■ GIVEN TEXT ■
>> start
3D Printed Graphene Aerogel May Lead to Powerful Supercapacitors

Share this Article

Supercapacitors are energy storage devices that charge very rapidly and can retain their storage capacity through tens of thousands of charge cycles. Their applications include regenerative braking systems in electric vehicles. They hold less energy in the same amount of space as batteries, and they don’t hold a charge for quite as long – but advances in supercapacitor technology could make them competitive with batteries in a wider range of applications. In a study entitled “Efficient 3D Printed Pseudocapacitive Electrodes with Ultrahigh MnO2 Loading,” a group of researchers at UC Santa Cruz and Lawrence Livermore National Laboratory have achieved unprecedented performance from a supercapacitor electrode. The electrode was fabricated from a 3D printable graphene aerogel, which was used to build a porous 3D scaffold loaded with pseudocapacative material.

In tests, the electrodes achieved the highest areal capacitance ever reported for a supercapacitor. In an earlier study, the researchers achieved extremely fast supercapacitor electrodes 3D printed from graphene aerogel. This time, they used an improved graphene aerogel to build a porous scaffold which was loaded with manganese oxide.

A pseudocapacitor is a type of supercapacitor that stores energy through a reaction at the electrode surface, giving it more battery-like performance than supercapacitors that store energy primarily through an electrostatic mechanism (called electric double-layer capacitance, or EDLC).

“The problem for pseudocapacitors is that when you increase the thickness of the electrode, the capacitance decreases rapidly because of sluggish ion diffusion in bulk structure,” said UC Santa Cruz Professor of Chemistry and Biochemistry Yat Li. “So the challenge is to increase the mass loading of pseudocapacitor material without sacrificing its energy storage capacity per unit mass or volume.”

The study demonstrates a breakthrough in balancing mass loading and capacitance in a pseudocapacitor. The researchers increased mass loading to record levels of more than 100 milligrams of manganese oxide per square centimeter without compromising performance, a major increase compared to commercial devices, which have levels of about 10 milligrams per square centimeter.

The areal capacitance also increased linearly with mass loading of manganese oxide and electrode thickness, while the capacitance per gram (gravimetric capacitance) remained almost unchanged. This indicates that the electrode’s performance is not limited by ion diffusion even at such a high mass loading.

In the traditional fabrication of supercapacitors, according to graduate student Bin Lao, a thin coating of electrode material is applied to a thin metal sheet that serves as a current collector. Increasing the thickness of the coating causes performance to decline, so multiple sheets are stacked to build capacitance, increasing weight and material cost.
>> end
Dataset entries:
>> start
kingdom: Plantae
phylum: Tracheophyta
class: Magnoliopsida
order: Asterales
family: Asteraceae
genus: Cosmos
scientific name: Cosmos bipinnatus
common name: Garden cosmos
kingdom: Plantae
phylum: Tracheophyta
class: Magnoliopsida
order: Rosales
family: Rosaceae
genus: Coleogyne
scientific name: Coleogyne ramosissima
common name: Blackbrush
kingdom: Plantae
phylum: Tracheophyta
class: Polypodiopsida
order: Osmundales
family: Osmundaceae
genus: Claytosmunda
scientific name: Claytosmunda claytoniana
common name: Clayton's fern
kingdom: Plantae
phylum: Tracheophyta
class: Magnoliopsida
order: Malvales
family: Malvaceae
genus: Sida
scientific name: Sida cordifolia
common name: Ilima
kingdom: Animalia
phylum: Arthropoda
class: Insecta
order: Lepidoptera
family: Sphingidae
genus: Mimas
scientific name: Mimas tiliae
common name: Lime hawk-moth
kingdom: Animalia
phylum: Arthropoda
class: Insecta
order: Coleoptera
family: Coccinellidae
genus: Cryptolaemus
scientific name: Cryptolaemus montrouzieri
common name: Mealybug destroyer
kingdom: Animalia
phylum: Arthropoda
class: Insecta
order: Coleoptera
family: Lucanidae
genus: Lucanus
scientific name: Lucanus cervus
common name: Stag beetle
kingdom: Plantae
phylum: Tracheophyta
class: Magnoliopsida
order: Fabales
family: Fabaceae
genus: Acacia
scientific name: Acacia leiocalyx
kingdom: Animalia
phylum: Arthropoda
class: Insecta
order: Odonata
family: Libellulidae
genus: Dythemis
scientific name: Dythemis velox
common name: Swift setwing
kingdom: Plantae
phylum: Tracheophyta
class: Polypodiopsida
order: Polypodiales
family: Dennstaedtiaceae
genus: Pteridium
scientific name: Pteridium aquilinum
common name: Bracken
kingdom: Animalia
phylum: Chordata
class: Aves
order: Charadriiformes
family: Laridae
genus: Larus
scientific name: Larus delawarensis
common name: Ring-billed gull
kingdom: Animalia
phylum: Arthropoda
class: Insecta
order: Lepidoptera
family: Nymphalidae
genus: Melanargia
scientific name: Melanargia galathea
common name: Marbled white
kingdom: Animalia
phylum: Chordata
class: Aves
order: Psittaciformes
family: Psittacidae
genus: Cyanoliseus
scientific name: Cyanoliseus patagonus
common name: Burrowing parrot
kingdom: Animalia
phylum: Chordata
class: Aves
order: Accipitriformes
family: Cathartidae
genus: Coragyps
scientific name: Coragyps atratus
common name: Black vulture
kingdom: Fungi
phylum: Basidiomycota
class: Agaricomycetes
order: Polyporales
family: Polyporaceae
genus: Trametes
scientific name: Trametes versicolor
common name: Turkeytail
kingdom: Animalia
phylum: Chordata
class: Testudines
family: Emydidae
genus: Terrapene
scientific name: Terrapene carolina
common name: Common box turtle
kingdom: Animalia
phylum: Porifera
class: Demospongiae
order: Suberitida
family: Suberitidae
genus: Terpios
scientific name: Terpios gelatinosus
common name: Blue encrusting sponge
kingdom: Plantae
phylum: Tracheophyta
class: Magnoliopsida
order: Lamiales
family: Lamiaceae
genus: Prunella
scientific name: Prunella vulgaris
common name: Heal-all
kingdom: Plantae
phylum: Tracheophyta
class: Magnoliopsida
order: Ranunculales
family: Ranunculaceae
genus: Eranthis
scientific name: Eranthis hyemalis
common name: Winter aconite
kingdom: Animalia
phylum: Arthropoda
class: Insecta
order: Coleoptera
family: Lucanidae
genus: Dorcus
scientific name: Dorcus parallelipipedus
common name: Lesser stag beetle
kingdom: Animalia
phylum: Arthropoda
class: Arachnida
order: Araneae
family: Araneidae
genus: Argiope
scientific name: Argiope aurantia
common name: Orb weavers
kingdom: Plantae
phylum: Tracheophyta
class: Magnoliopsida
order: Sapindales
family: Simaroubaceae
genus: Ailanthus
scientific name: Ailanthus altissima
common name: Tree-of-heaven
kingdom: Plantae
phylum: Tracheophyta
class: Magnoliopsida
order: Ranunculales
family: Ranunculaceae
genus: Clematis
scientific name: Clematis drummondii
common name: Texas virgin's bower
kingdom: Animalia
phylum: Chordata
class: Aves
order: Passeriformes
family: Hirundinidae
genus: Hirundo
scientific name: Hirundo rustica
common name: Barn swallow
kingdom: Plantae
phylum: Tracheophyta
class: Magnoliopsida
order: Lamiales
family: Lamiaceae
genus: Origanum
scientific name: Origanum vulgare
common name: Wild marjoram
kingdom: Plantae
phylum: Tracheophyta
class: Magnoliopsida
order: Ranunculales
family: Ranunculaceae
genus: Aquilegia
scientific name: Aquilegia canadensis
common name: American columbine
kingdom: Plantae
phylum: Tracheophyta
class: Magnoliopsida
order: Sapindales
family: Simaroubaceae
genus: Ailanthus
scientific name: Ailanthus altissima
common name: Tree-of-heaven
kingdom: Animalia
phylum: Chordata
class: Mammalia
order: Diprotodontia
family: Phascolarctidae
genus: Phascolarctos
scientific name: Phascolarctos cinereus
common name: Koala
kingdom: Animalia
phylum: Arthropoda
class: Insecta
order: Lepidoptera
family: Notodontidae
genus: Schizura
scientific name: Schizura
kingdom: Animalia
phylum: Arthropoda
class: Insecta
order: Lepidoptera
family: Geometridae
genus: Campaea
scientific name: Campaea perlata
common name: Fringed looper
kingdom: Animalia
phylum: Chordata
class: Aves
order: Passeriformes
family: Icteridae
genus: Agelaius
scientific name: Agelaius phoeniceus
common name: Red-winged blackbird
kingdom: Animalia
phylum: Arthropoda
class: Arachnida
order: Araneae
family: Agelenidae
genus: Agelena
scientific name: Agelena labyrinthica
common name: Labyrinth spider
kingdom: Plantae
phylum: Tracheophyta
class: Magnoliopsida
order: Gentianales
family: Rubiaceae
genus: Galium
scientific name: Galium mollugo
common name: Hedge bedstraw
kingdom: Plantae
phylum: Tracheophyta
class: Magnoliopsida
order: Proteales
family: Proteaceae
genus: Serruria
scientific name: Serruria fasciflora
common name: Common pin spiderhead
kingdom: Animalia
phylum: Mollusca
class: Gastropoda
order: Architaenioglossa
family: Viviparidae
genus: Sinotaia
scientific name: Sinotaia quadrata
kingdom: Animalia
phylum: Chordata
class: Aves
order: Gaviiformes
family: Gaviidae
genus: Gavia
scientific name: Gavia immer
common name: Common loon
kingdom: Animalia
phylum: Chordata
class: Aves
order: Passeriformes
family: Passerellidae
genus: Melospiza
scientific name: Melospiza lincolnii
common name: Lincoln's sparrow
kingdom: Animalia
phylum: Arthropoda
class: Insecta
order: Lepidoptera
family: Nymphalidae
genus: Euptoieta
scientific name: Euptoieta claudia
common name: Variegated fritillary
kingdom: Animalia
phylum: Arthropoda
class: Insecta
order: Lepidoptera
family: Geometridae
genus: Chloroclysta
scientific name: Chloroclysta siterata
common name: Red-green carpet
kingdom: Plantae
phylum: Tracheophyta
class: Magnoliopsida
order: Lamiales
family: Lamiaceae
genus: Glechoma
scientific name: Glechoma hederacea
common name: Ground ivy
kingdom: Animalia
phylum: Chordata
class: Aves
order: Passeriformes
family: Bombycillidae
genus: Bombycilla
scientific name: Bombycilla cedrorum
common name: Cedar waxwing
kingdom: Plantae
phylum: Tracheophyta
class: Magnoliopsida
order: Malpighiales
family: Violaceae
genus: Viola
>> end
■ WRITTEN TASK ■
Using the supercapacitor article, answer these:
(a) What use of supercapacitors in electric vehicles does it mention?
(b) About how many milligrams per square centimeter do commercial devices hold?
(c) In traditional fabrication, what serves as the current collector?
The data can be left aside; none of it is needed here.

■ FINAL RESULT ■
(a) Regenerative braking systems.
(b) About 10 milligrams per square centimeter.
(c) A thin metal sheet.